Hello!

  I was solving this issue, and it got me wondering if there is a better 
solution somewhere in the library. Could you check this out?

  I want to find consecutive runs of numbers and replace them with a sum, while 
preserving all other objects in the sequence (currently only strings are in 
there). For example:

IN: { 1 5 "hello" 2 "world" 3 6 9 "!" } collapse-numbers
OUT: { 6 "hello" 2 "world" 18 "!" }

  Here's the `collapse-numbers` implementation that I came up with:

:: collapse-numbers ( seq -- seq' )
    f :> accum! seq [
        accum 2dup [ number? ] both? [
            + accum! f
        ] [
            swap accum!
        ] if
    ] map sift accum suffix ;

  Using a local variable for a side-effect in map feels like cheating, straight 
from my imperative programming background.
  Is there a way to, maybe, convert numbers into subsequences?
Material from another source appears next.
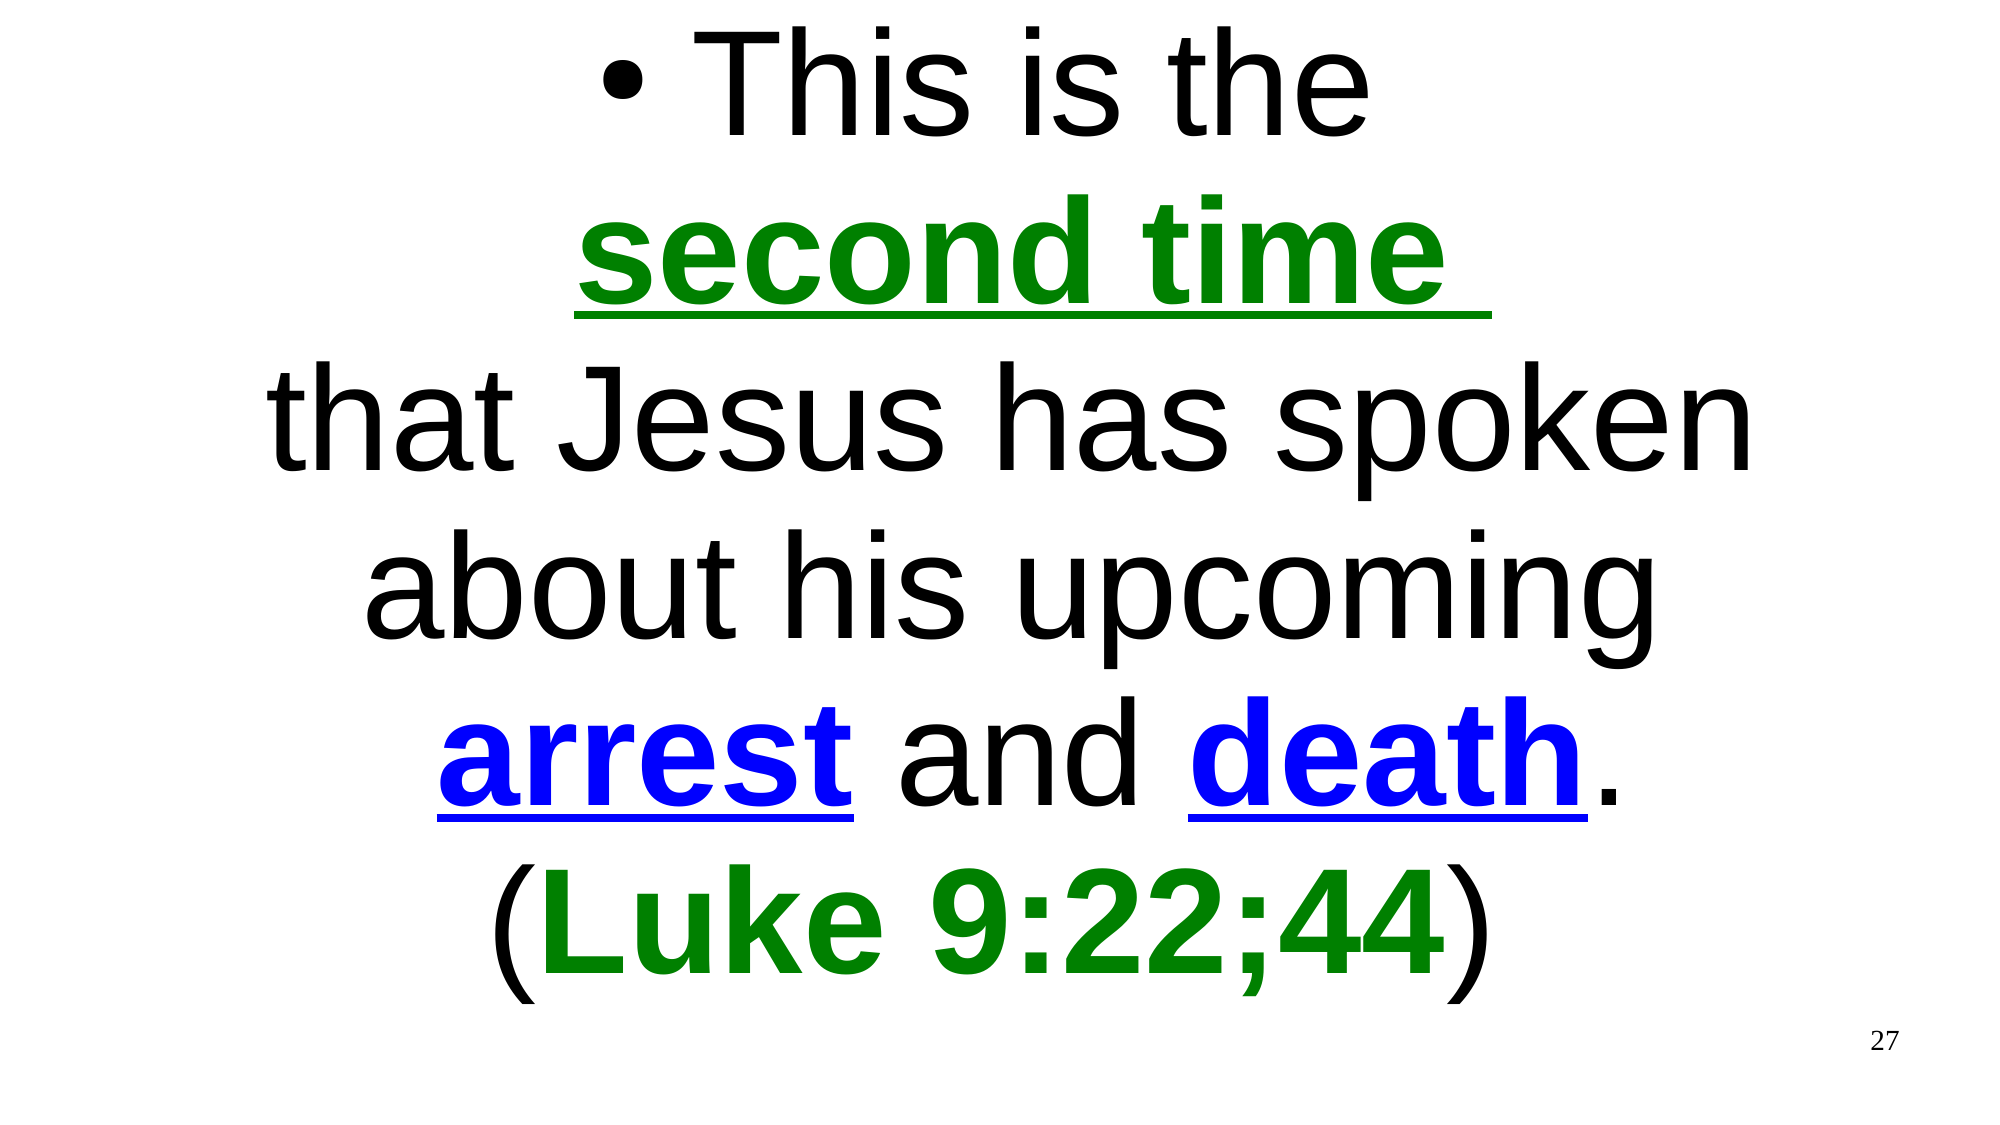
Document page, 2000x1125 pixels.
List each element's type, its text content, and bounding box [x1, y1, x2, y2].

list This is the second time that Jesus has spoken about his upcoming arrest and death. (Luke 9:22;44) [0, 0, 1996, 1123]
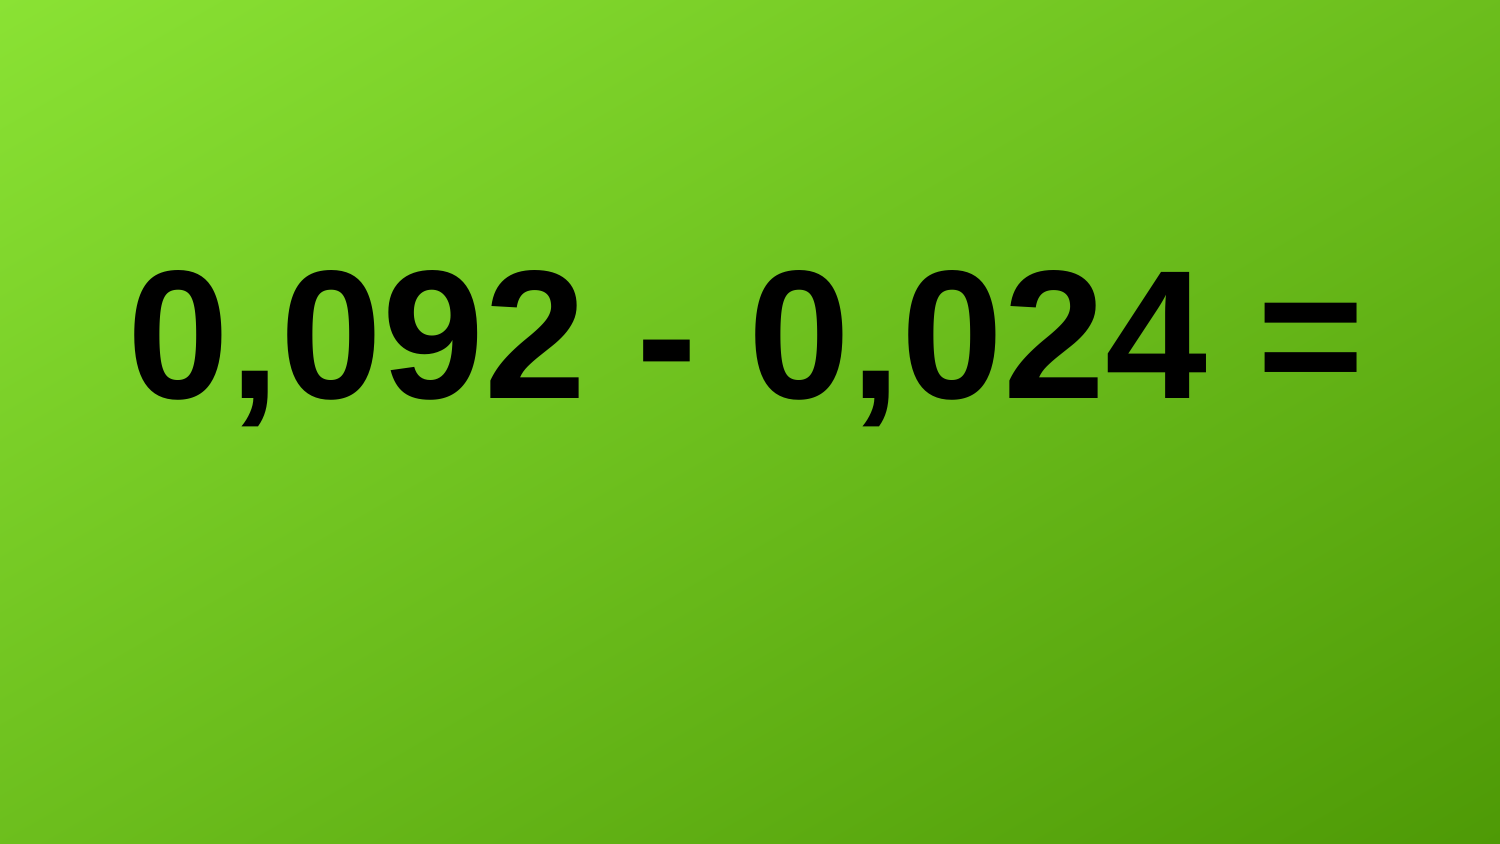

IN: { 1 5 "hello" 2 "world" 3 6 9 "!" } [ number? ] map-runs
OUT: { { 1 5 } "hello" { 2 } "world" { 3 6 9 } "!" }

  If we had something like `map-runs`, the whole task could be solved in a more 
functional way:

: collapse-numbers ( seq -- seq' )
    [ number? ] map-runs [ dup string? [ sum ] unless ] map ;

  What are your thoughts on this? Do we **have** something like `map-runs`? Do 
we **need** it? Should I have used PEGs to parse the sequence?